▶ _Supplied text_:
--- START ---

The Manager as (Career) Coach
Jim Collison 8:17
One of the things, what I heard you say in that, and over the last 2 days, we've done two programs on career coaching -- this idea of, I had Dr. Tim Hodges on from UNL [the University of Nebraska-Lincoln]. We talked about resumes and college students. Yesterday, I had Jennifer Vancil on, talking about career coaching from a, from, once you're in an organization. And I had this realization, Hannah, that sometimes we think career coaching only happens at the point when you're looking for a job; where sometimes, career coaching -- and this is kind of what I heard you just say -- needs to be happening as almost, as the job is, in the job right now. Right? I mean, I'm not planning on going anywhere, but I still need to spend some time thinking about my career at Gallup moving forward. That's career coaching. Where does that coaching come from? And in the organizations that are doing it best, how are they doing in a way that's encouraging people to stay?
Hannah Lomax 9:17
Yeah, yeah. So it's the manager, right? And I love the analogy of kids in school in school and teachers I think you learn so much from, from, from children. And actually, you know, kids come home from school, and they say, "I love my new teacher! She really gets me, you know, she, she understands how to really help me and coach me." They try so hard at school. They want to get great results for them. They're excited, and they're, they're enthusiastic when they come home. And it goes the same for managers, right? If you come home from a day where you've had a really terrible manager, you're probably horrible to the people around you. You probably don't care about the problem on your desk that you just left; you, you weren't bothered about fixing it, which may impact colleagues, clients both. But actually, I think that kind of progression really does come from the manager.

--- END ---

▶ _Material provided_:
--- START ---

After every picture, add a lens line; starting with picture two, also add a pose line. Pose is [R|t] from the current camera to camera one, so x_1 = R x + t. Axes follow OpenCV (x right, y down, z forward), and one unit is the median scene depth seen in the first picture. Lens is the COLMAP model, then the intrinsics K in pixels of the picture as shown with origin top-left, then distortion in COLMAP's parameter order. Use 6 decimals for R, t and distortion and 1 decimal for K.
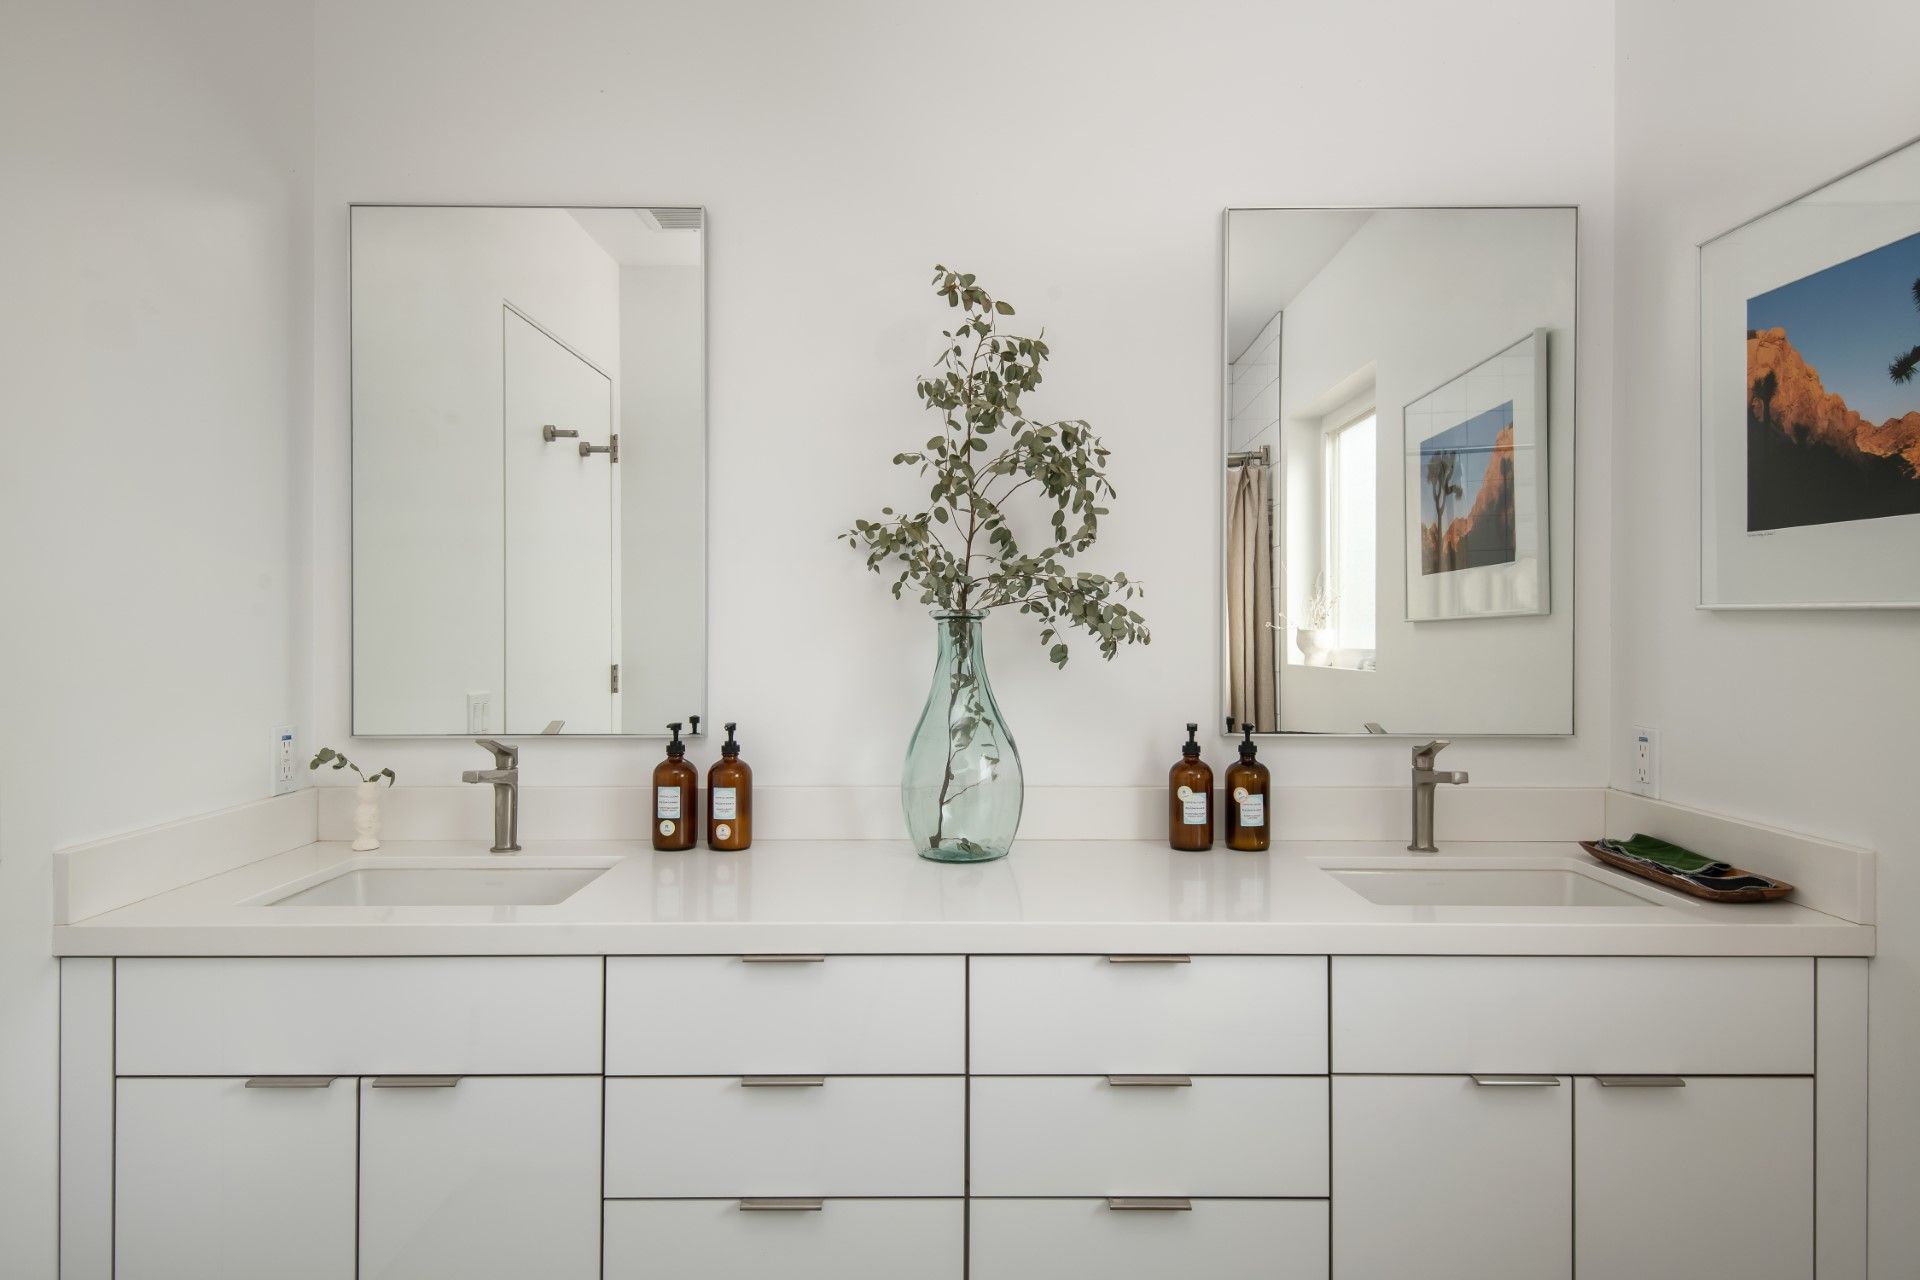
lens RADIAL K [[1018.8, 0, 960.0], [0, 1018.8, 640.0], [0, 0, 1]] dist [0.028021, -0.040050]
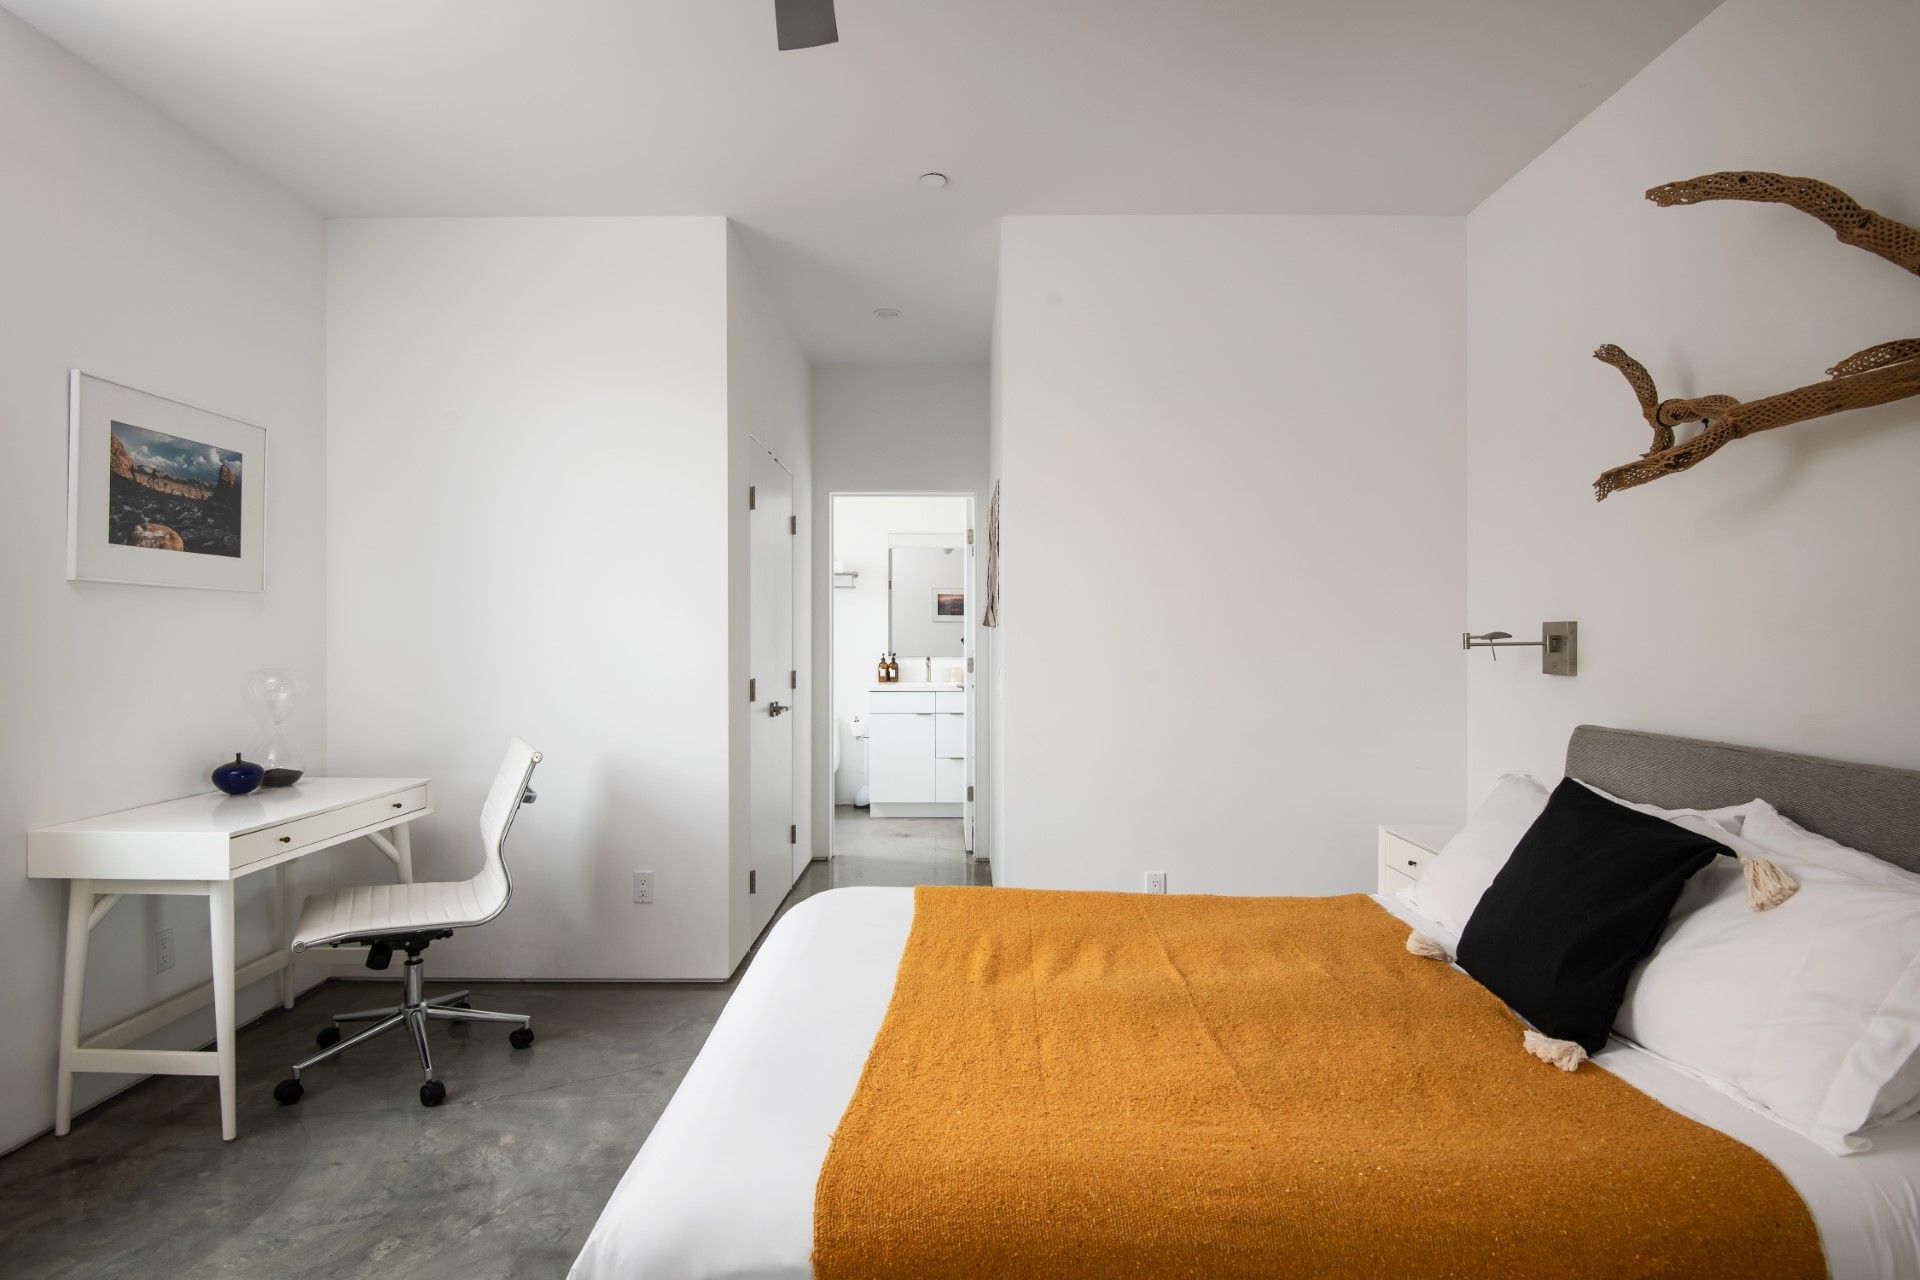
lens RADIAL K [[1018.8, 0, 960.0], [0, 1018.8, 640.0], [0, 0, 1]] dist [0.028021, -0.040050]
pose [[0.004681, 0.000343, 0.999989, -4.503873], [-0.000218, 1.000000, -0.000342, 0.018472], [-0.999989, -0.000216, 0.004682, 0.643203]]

--- END ---

▶ _Exercise instructions_:
[a] In the career coaching transcript, who joined Jim Collison to talk about resumes and college students?
[b] Write what comes next in the career coaching transcript, picking up after its final line.
You won't need the data here.

▶ _Solved tasks_:
[a] Dr. Tim Hodges from UNL, the University of Nebraska-Lincoln.

[b]
Hannah Lomax 10:06
And we also know, and linking back to kind of retention, people leave bad managers, not bad companies, right. So you can have everything wrong with the company, the systems are broken, and, you know, they've got their own problems here and there. But if you care about your manager because your manager cares about you, you will do one more day. And then you'll do one more month, and you'll do one more year. And so I think having that development opportunity from the manager is probably the most powerful that I've, thing that I've seen with clients that I've supported so far. And I know that our coach community reflect that back.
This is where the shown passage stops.